• _Work request_: In the material below, find each line with the string "bioinformaticians" and copy it.

• _Input records_:
-- Opening Marker --

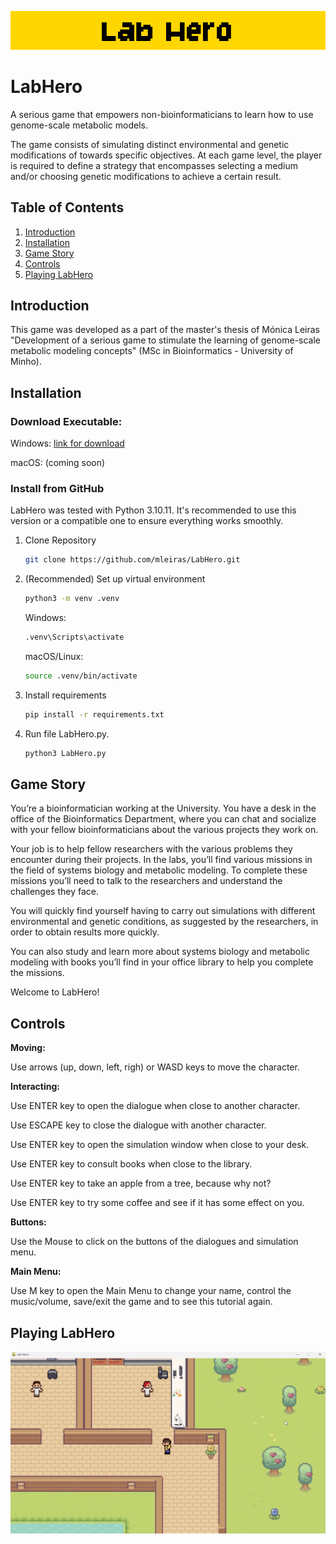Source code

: ![LabHero](LabHero.png)

# LabHero

A serious game that empowers non-bioinformaticians to learn how to use genome-scale metabolic models.

The game consists of simulating distinct environmental and genetic modifications of towards specific objectives. At each game level, the player is required to define a strategy that encompasses selecting a medium and/or choosing genetic modifications to achieve a certain result.


## Table of Contents

 1. [Introduction](#introduction)
 2. [Installation](#installation)
 3. [Game Story](#game-story)
 4. [Controls](#controls)
 5. [Playing LabHero](#playing-labhero)


## Introduction

This game was developed as a part of the master's thesis of Mónica Leiras "Development of a serious game to stimulate the learning of genome-scale metabolic modeling concepts" (MSc in Bioinformatics - University of Minho).

## Installation

### Download Executable:
Windows: [link for download](https://drive.google.com/file/d/1lnpiL0vEoQQWnRdPfIhEp-e2YUq5Is2z/view?usp=sharing)

macOS: (coming soon)

### Install from GitHub

LabHero was tested with Python 3.10.11. It's recommended to use this version or a compatible one to ensure everything works smoothly.

1. Clone Repository
    ```bash
    git clone https://github.com/mleiras/LabHero.git
    ```
2. (Recommended) Set up virtual environment
    ```bash
    python3 -m venv .venv
    ```
    
    Windows:
    ```bash
    .venv\Scripts\activate
    ```
   
   macOS/Linux:
    ```bash
    source .venv/bin/activate
    ```

2. Install requirements
    ```bash
    pip install -r requirements.txt
    ```
3. Run file LabHero.py.
    ```bash
    python3 LabHero.py
    ```


## Game Story 

You’re a bioinformatician working at the University. You have a desk in the office of the Bioinformatics Department, where you can chat and socialize with your fellow bioinformaticians about the various projects they work on.

Your job is to help fellow researchers with the various problems they encounter during their projects. In the labs, you’ll find various missions in the field of systems biology and metabolic modeling. To complete these missions you’ll need to talk to the researchers and understand the challenges they face.

You will quickly find yourself having to carry out simulations with different environmental and genetic conditions, as suggested by the researchers, in order to obtain results more quickly. 

You can also study and learn more about systems biology and metabolic modeling with books you’ll find in your office library to help you complete the missions.

Welcome to LabHero!


## Controls

**Moving:**

Use arrows (up, down, left, righ) or WASD keys to move the character.

**Interacting:**

Use ENTER key to open the dialogue when close to another character.

Use ESCAPE key to close the dialogue with another character.

Use ENTER key to open the simulation window when close to your desk.

Use ENTER key to consult books when close to the library.

Use ENTER key to take an apple from a tree, because why not?

Use ENTER key to try some coffee and see if it has some effect on you.


**Buttons:**

Use the Mouse to click on the buttons of the dialogues and simulation menu.

**Main Menu:**

Use M key to open the Main Menu to change your name, control the music/volume, save/exit the game and to see this tutorial again.

## Playing LabHero

[![Playing LabHero Video](video_labhero.jpg)](https://www.youtube.com/watch?v=ky_Ov7gZDlg)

-- Closing Marker --

• _Completed exercise_:
A serious game that empowers non-bioinformaticians to learn how to use genome-scale metabolic models.
You’re a bioinformatician working at the University. You have a desk in the office of the Bioinformatics Department, where you can chat and socialize with your fellow bioinformaticians about the various projects they work on.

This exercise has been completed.